[Segmentation data]
※
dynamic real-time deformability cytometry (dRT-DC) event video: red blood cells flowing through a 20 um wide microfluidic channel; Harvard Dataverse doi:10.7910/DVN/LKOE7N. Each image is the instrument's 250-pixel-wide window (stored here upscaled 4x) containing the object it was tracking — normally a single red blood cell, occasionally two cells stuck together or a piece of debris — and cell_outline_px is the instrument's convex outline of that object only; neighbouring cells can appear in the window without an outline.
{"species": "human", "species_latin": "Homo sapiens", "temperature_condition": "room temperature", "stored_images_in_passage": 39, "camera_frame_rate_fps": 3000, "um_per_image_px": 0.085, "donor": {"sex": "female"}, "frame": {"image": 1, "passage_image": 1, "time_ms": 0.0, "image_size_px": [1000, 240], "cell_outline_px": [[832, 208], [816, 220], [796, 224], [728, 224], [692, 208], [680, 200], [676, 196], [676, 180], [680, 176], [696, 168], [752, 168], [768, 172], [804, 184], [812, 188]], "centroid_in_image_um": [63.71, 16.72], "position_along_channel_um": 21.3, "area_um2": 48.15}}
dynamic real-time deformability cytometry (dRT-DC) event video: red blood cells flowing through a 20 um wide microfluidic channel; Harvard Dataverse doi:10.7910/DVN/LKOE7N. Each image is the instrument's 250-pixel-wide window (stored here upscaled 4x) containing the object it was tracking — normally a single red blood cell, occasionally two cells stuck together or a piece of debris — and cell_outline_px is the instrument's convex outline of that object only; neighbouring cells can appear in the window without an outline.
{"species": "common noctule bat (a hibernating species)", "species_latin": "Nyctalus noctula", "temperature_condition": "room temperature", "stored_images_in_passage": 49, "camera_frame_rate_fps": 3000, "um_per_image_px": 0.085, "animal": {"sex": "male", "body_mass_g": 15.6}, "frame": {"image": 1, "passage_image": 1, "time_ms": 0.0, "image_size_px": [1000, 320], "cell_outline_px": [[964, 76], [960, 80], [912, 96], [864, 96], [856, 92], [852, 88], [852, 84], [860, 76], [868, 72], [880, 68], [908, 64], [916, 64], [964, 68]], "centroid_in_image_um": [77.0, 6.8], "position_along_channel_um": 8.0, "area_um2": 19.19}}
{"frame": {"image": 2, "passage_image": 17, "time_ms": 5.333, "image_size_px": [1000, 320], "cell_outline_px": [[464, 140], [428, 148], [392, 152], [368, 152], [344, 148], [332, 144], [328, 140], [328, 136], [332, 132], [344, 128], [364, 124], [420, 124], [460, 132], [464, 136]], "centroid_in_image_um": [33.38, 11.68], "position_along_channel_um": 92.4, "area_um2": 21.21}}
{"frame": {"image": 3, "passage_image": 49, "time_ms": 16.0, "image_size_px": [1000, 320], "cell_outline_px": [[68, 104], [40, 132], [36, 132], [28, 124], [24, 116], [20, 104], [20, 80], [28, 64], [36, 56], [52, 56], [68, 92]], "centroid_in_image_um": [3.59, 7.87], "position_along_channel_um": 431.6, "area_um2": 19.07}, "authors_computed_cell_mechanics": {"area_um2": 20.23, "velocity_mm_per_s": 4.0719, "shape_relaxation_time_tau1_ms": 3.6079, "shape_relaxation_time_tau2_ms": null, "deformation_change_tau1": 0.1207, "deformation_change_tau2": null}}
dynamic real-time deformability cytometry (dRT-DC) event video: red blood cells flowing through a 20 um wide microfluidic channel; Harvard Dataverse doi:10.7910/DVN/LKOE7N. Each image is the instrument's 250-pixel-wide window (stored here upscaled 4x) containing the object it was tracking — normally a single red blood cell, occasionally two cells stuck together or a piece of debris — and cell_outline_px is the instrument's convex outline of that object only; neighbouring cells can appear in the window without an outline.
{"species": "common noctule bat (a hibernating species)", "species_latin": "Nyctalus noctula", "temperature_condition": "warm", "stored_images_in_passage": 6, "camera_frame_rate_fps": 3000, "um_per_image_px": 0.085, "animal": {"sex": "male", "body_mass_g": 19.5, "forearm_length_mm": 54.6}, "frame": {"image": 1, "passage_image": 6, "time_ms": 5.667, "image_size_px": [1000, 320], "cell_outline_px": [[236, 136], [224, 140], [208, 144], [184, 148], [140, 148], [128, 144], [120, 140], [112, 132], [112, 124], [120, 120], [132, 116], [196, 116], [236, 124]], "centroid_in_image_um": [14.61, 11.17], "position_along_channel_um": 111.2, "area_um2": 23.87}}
※
* What you are asked to do
Repeat each record in full; every line must match exactly.

* Solution for this problem
dynamic real-time deformability cytometry (dRT-DC) event video: red blood cells flowing through a 20 um wide microfluidic channel; Harvard Dataverse doi:10.7910/DVN/LKOE7N. Each image is the instrument's 250-pixel-wide window (stored here upscaled 4x) containing the object it was tracking — normally a single red blood cell, occasionally two cells stuck together or a piece of debris — and cell_outline_px is the instrument's convex outline of that object only; neighbouring cells can appear in the window without an outline.
{"species": "human", "species_latin": "Homo sapiens", "temperature_condition": "room temperature", "stored_images_in_passage": 39, "camera_frame_rate_fps": 3000, "um_per_image_px": 0.085, "donor": {"sex": "female"}, "frame": {"image": 1, "passage_image": 1, "time_ms": 0.0, "image_size_px": [1000, 240], "cell_outline_px": [[832, 208], [816, 220], [796, 224], [728, 224], [692, 208], [680, 200], [676, 196], [676, 180], [680, 176], [696, 168], [752, 168], [768, 172], [804, 184], [812, 188]], "centroid_in_image_um": [63.71, 16.72], "position_along_channel_um": 21.3, "area_um2": 48.15}}
dynamic real-time deformability cytometry (dRT-DC) event video: red blood cells flowing through a 20 um wide microfluidic channel; Harvard Dataverse doi:10.7910/DVN/LKOE7N. Each image is the instrument's 250-pixel-wide window (stored here upscaled 4x) containing the object it was tracking — normally a single red blood cell, occasionally two cells stuck together or a piece of debris — and cell_outline_px is the instrument's convex outline of that object only; neighbouring cells can appear in the window without an outline.
{"species": "common noctule bat (a hibernating species)", "species_latin": "Nyctalus noctula", "temperature_condition": "room temperature", "stored_images_in_passage": 49, "camera_frame_rate_fps": 3000, "um_per_image_px": 0.085, "animal": {"sex": "male", "body_mass_g": 15.6}, "frame": {"image": 1, "passage_image": 1, "time_ms": 0.0, "image_size_px": [1000, 320], "cell_outline_px": [[964, 76], [960, 80], [912, 96], [864, 96], [856, 92], [852, 88], [852, 84], [860, 76], [868, 72], [880, 68], [908, 64], [916, 64], [964, 68]], "centroid_in_image_um": [77.0, 6.8], "position_along_channel_um": 8.0, "area_um2": 19.19}}
{"frame": {"image": 2, "passage_image": 17, "time_ms": 5.333, "image_size_px": [1000, 320], "cell_outline_px": [[464, 140], [428, 148], [392, 152], [368, 152], [344, 148], [332, 144], [328, 140], [328, 136], [332, 132], [344, 128], [364, 124], [420, 124], [460, 132], [464, 136]], "centroid_in_image_um": [33.38, 11.68], "position_along_channel_um": 92.4, "area_um2": 21.21}}
{"frame": {"image": 3, "passage_image": 49, "time_ms": 16.0, "image_size_px": [1000, 320], "cell_outline_px": [[68, 104], [40, 132], [36, 132], [28, 124], [24, 116], [20, 104], [20, 80], [28, 64], [36, 56], [52, 56], [68, 92]], "centroid_in_image_um": [3.59, 7.87], "position_along_channel_um": 431.6, "area_um2": 19.07}, "authors_computed_cell_mechanics": {"area_um2": 20.23, "velocity_mm_per_s": 4.0719, "shape_relaxation_time_tau1_ms": 3.6079, "shape_relaxation_time_tau2_ms": null, "deformation_change_tau1": 0.1207, "deformation_change_tau2": null}}
dynamic real-time deformability cytometry (dRT-DC) event video: red blood cells flowing through a 20 um wide microfluidic channel; Harvard Dataverse doi:10.7910/DVN/LKOE7N. Each image is the instrument's 250-pixel-wide window (stored here upscaled 4x) containing the object it was tracking — normally a single red blood cell, occasionally two cells stuck together or a piece of debris — and cell_outline_px is the instrument's convex outline of that object only; neighbouring cells can appear in the window without an outline.
{"species": "common noctule bat (a hibernating species)", "species_latin": "Nyctalus noctula", "temperature_condition": "warm", "stored_images_in_passage": 6, "camera_frame_rate_fps": 3000, "um_per_image_px": 0.085, "animal": {"sex": "male", "body_mass_g": 19.5, "forearm_length_mm": 54.6}, "frame": {"image": 1, "passage_image": 6, "time_ms": 5.667, "image_size_px": [1000, 320], "cell_outline_px": [[236, 136], [224, 140], [208, 144], [184, 148], [140, 148], [128, 144], [120, 140], [112, 132], [112, 124], [120, 120], [132, 116], [196, 116], [236, 124]], "centroid_in_image_um": [14.61, 11.17], "position_along_channel_um": 111.2, "area_um2": 23.87}}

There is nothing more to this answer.